En Imaginación, el tiempo es relativo, va hacia delante, ó hacia atrás, regresa ó huye, el pasado se hace futuro ó cambalache, pero en ese tiempo del pasado, instantes antes que Vampi Bienvenido viniera al mundo, que viera por primera vez en su vida el valle, otro vampiro invisible que jugaba a volar entre flores de cerezos, retuvo su juego por un instante, al contemplar una masa oscura junto al río dulce. Un huevo de chocolate se estaba resquebrajando bajo un cerezo del valle, bajo la atenta mirada de la vampiresa alada. Vampi no lo supo, pero su parto fue observado desde lo alto, por una quiróptera alada.

 

Y un tiempo después, Vampi Bienvenido notó su presencia.

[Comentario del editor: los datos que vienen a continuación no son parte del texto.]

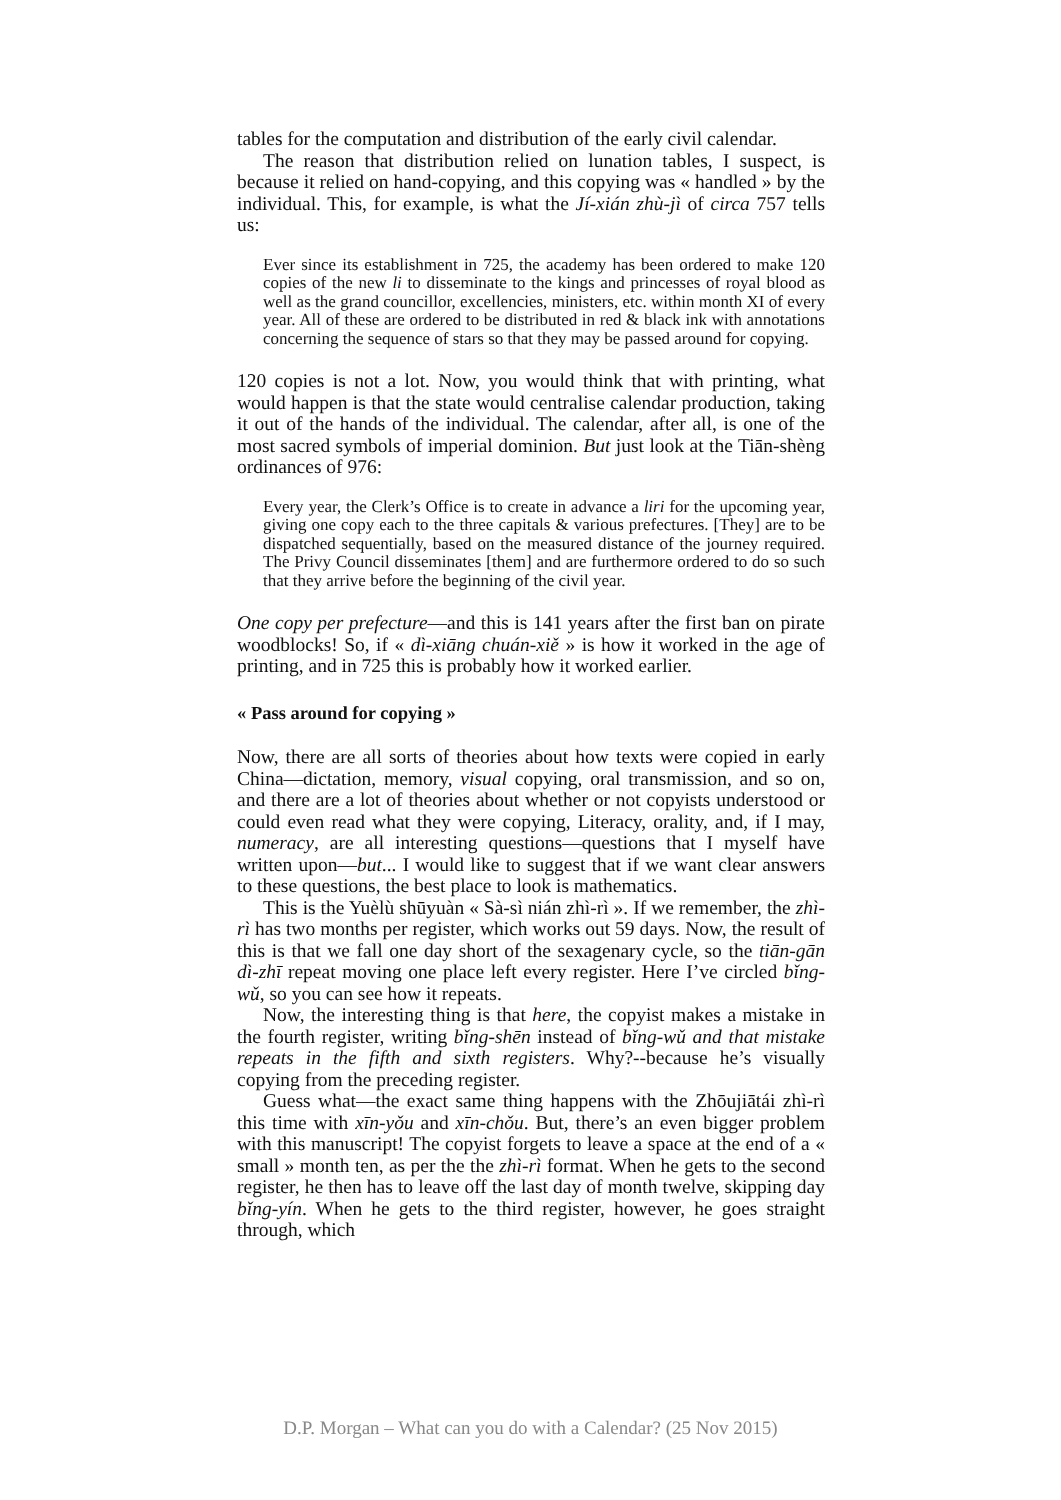tables for the computation and distribution of the early civil calendar.
The reason that distribution relied on lunation tables, I suspect, is because it relied on hand-copying, and this copying was « handled » by the individual. This, for example, is what the Jí-xián zhù-jì of circa 757 tells us:
Ever since its establishment in 725, the academy has been ordered to make 120 copies of the new li to disseminate to the kings and princesses of royal blood as well as the grand councillor, excellencies, ministers, etc. within month XI of every year. All of these are ordered to be distributed in red & black ink with annotations concerning the sequence of stars so that they may be passed around for copying.
120 copies is not a lot. Now, you would think that with printing, what would happen is that the state would centralise calendar production, taking it out of the hands of the individual. The calendar, after all, is one of the most sacred symbols of imperial dominion. But just look at the Tiān-shèng ordinances of 976:
Every year, the Clerk’s Office is to create in advance a liri for the upcoming year, giving one copy each to the three capitals & various prefectures. [They] are to be dispatched sequentially, based on the measured distance of the journey required. The Privy Council disseminates [them] and are furthermore ordered to do so such that they arrive before the beginning of the civil year.
One copy per prefecture—and this is 141 years after the first ban on pirate woodblocks! So, if « dì-xiāng chuán-xiě » is how it worked in the age of printing, and in 725 this is probably how it worked earlier.
« Pass around for copying »
Now, there are all sorts of theories about how texts were copied in early China—dictation, memory, visual copying, oral transmission, and so on, and there are a lot of theories about whether or not copyists understood or could even read what they were copying, Literacy, orality, and, if I may, numeracy, are all interesting questions—questions that I myself have written upon—but... I would like to suggest that if we want clear answers to these questions, the best place to look is mathematics.
This is the Yuèlù shūyuàn « Sà-sì nián zhì-rì ». If we remember, the zhì-rì has two months per register, which works out 59 days. Now, the result of this is that we fall one day short of the sexagenary cycle, so the tiān-gān dì-zhī repeat moving one place left every register. Here I’ve circled bǐng-wǔ, so you can see how it repeats.
Now, the interesting thing is that here, the copyist makes a mistake in the fourth register, writing bǐng-shēn instead of bǐng-wǔ and that mistake repeats in the fifth and sixth registers. Why?--because he’s visually copying from the preceding register.
Guess what—the exact same thing happens with the Zhōujiātái zhì-rì this time with xīn-yǒu and xīn-chǒu. But, there’s an even bigger problem with this manuscript! The copyist forgets to leave a space at the end of a « small » month ten, as per the the zhì-rì format. When he gets to the second register, he then has to leave off the last day of month twelve, skipping day bǐng-yín. When he gets to the third register, however, he goes straight through, which
D.P. Morgan – What can you do with a Calendar? (25 Nov 2015)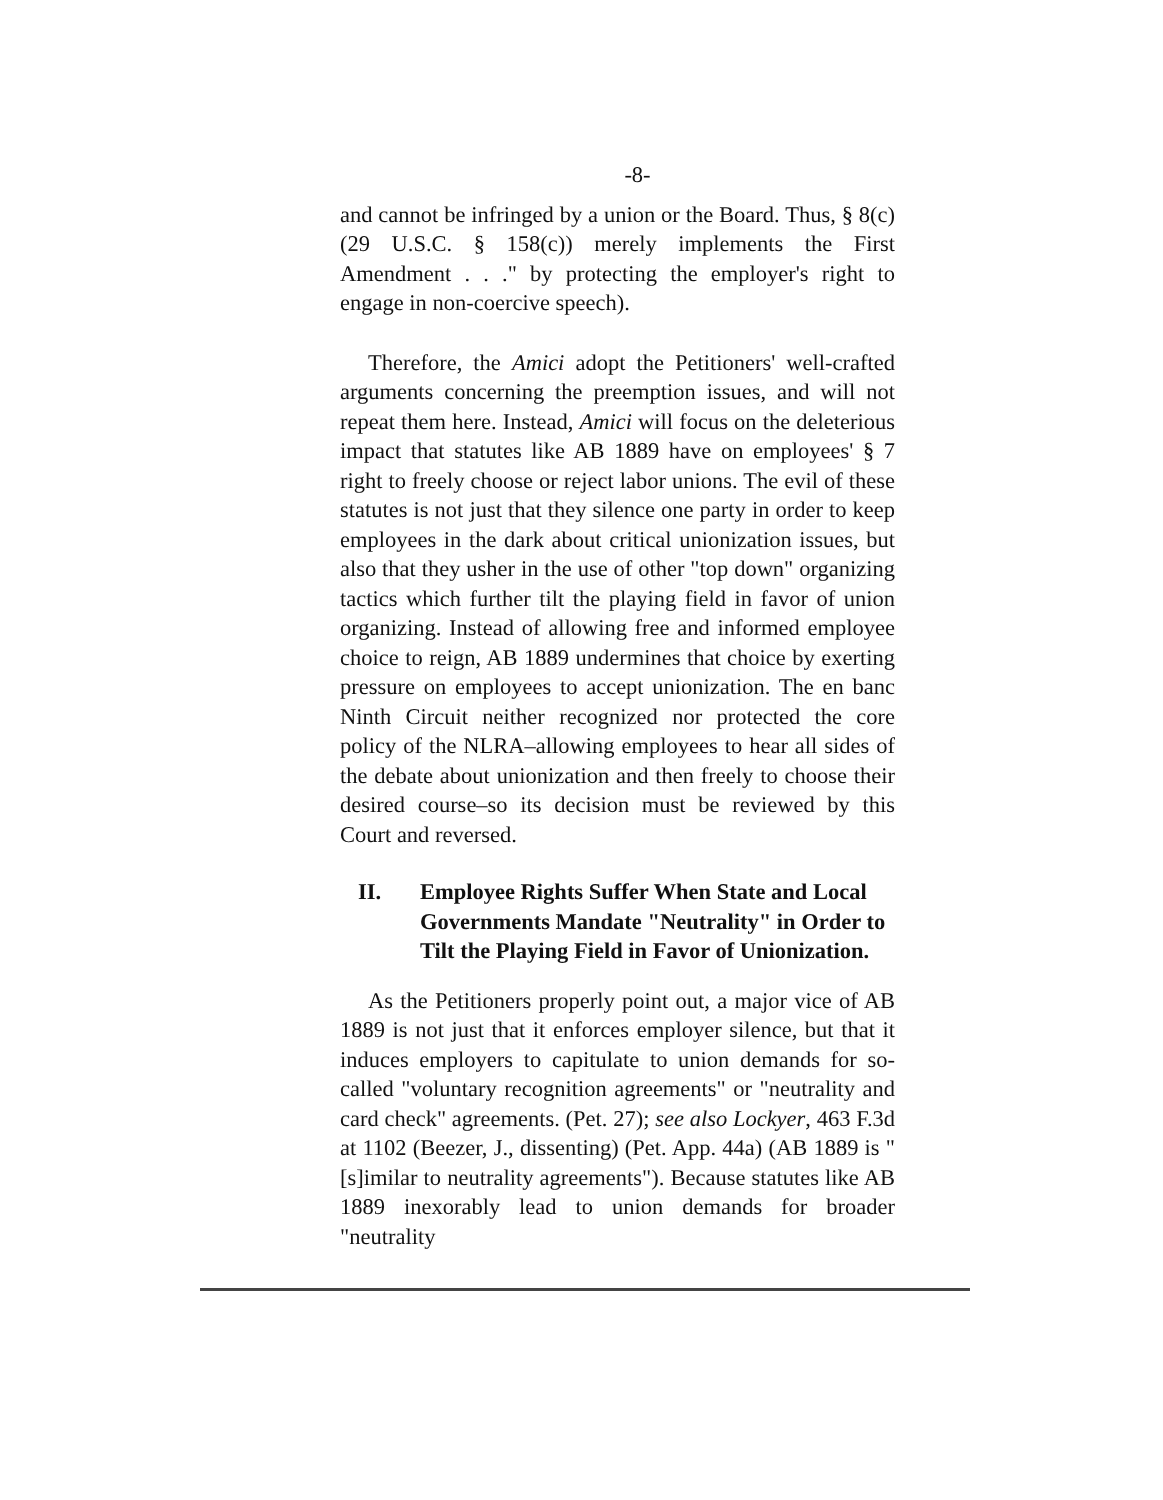-8-
and cannot be infringed by a union or the Board. Thus, § 8(c) (29 U.S.C. § 158(c)) merely implements the First Amendment . . ." by protecting the employer's right to engage in non-coercive speech).
Therefore, the Amici adopt the Petitioners' well-crafted arguments concerning the preemption issues, and will not repeat them here. Instead, Amici will focus on the deleterious impact that statutes like AB 1889 have on employees' § 7 right to freely choose or reject labor unions. The evil of these statutes is not just that they silence one party in order to keep employees in the dark about critical unionization issues, but also that they usher in the use of other "top down" organizing tactics which further tilt the playing field in favor of union organizing. Instead of allowing free and informed employee choice to reign, AB 1889 undermines that choice by exerting pressure on employees to accept unionization. The en banc Ninth Circuit neither recognized nor protected the core policy of the NLRA–allowing employees to hear all sides of the debate about unionization and then freely to choose their desired course–so its decision must be reviewed by this Court and reversed.
II. Employee Rights Suffer When State and Local Governments Mandate "Neutrality" in Order to Tilt the Playing Field in Favor of Unionization.
As the Petitioners properly point out, a major vice of AB 1889 is not just that it enforces employer silence, but that it induces employers to capitulate to union demands for so-called "voluntary recognition agreements" or "neutrality and card check" agreements. (Pet. 27); see also Lockyer, 463 F.3d at 1102 (Beezer, J., dissenting) (Pet. App. 44a) (AB 1889 is "[s]imilar to neutrality agreements"). Because statutes like AB 1889 inexorably lead to union demands for broader "neutrality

Una vampiresa, con la virtud de hacerse invisible, - aquella vampiresa que le viera nacer, crecer, transformarse y renacer, aquella que le salvase la vida en el río, aquella primera vampiresa que naciera de un huevo de chocolate -, sintió que era el momento de dejar de ser la única diferente y se hizo visible para Vampi Bienvenido.

El viejo tenía razón, hubo dos huevos de chocolate en Imaginación y el dos es un número perfecto.

Hay un lugar en un valle, donde las cerezas desaparecen misteriosamente y se ve mover el reflejo de la luna en el agua del río y las flores blancas de los cerezos, en noches sin viento.